In economic news, third quarter GDP rose which pushed the annualised growth rate to 2.8%. The equity market was higher, but trade data was surprisingly weak for October. The October trade surplus recorded $105 million against the consensus of $1.5 billion. Exports dropped with most of the weakness attributed to falling iron ore prices and lower volumes of coal exports as China tightened its environmental controls. The best performing sector in the market was telecommunications, supported by Telstra with the regulator saying it would not oppose the merger of Foxtel and Fox Sports. Under the deal, News Corp will hold 65% of the new entity and Telstra will own 35%. The worst performing sectors were industrials, materials and health care. In company news, G8 Education was the worst performing company on the ASX 200 index after the childcare centre operator cut its earnings guidance for FY18 and said it expected conditions to remain challenging for the next 6-9 months.

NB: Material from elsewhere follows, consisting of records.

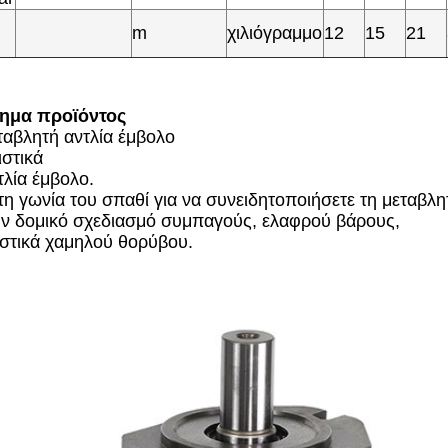
m
χιλιόγραμμο
12
15
21
ημα προϊόντος
ταβλητή αντλία έμβολο
στικά
τλία έμβολο.
τη γωνία του σπαθί για να συνειδητοποιήσετε τη μεταβλη
ν δομικό σχεδιασμό συμπαγούς, ελαφρού βάρους,
στικά χαμηλού θορύβου.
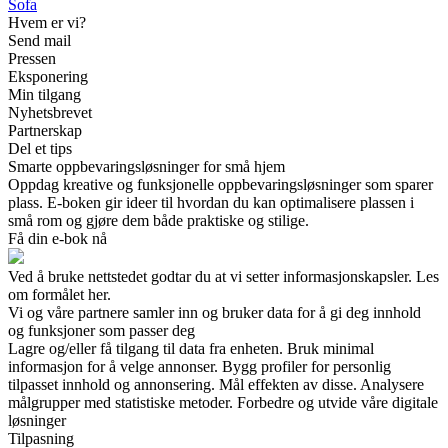
Sofa
Hvem er vi?
Send mail
Pressen
Eksponering
Min tilgang
Nyhetsbrevet
Partnerskap
Del et tips
Smarte oppbevaringsløsninger for små hjem
Oppdag kreative og funksjonelle oppbevaringsløsninger som sparer
plass. E-boken gir ideer til hvordan du kan optimalisere plassen i
små rom og gjøre dem både praktiske og stilige.
Få din e-bok nå
Ved å bruke nettstedet godtar du at vi setter informasjonskapsler. Les
om formålet her.
Vi og våre partnere samler inn og bruker data for å gi deg innhold
og funksjoner som passer deg
Lagre og/eller få tilgang til data fra enheten. Bruk minimal
informasjon for å velge annonser. Bygg profiler for personlig
tilpasset innhold og annonsering. Mål effekten av disse. Analysere
målgrupper med statistiske metoder. Forbedre og utvide våre digitale
løsninger
Tilpasning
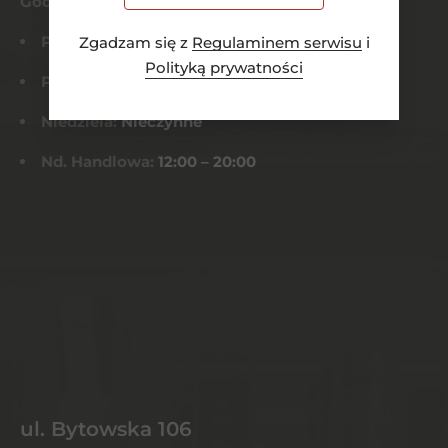
Godziny otwarcia
Pn-Czw:
8:00 – 21:00
Zgadzam się z
Regulaminem serwisu
i
Polityką prywatności
Pt-Sob:
8:00 – 22:00
Niedziela:
Nieczynne
Nd. Handlowa:
12:00 – 20:00
ul. Bytowska 106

In global markets, Wall Street was lower, influenced by developments including a probe into Russia’s alleged involvement in the U.S. election and progress on a tax bill in Congress. Investors seemed cautious about the Republican plan to slash corporate taxes and the impact of the proposed cuts ahead of lawmakers reconciling bills from the Senate and the House.

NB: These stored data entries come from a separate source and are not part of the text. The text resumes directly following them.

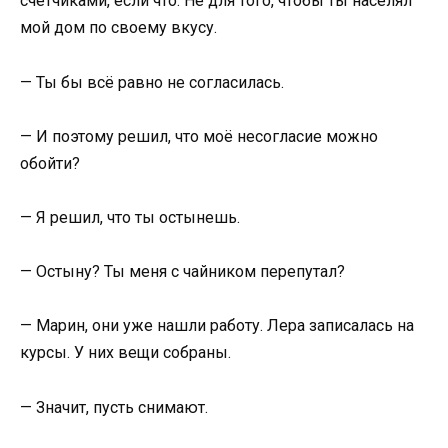
счётчиками, если что. Не для того, чтобы ты населял
мой дом по своему вкусу.
— Ты бы всё равно не согласилась.
— И поэтому решил, что моё несогласие можно
обойти?
— Я решил, что ты остынешь.
— Остыну? Ты меня с чайником перепутал?
— Марин, они уже нашли работу. Лера записалась на
курсы. У них вещи собраны.
— Значит, пусть снимают.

European markets were higher on a glimmer of hope in Brexit talks. Asian markets were lower as oil tumbled the most in two months on Wednesday. There was also some volatility as markets await China’s trade and inflation data.
The Australian dollar was lower against major global currencies again this week after a fall in the price of iron ore and weaker than expected economic data including third-quarter GDP and trade data. The Australian dollar fell close to US75c, the lowest level since June.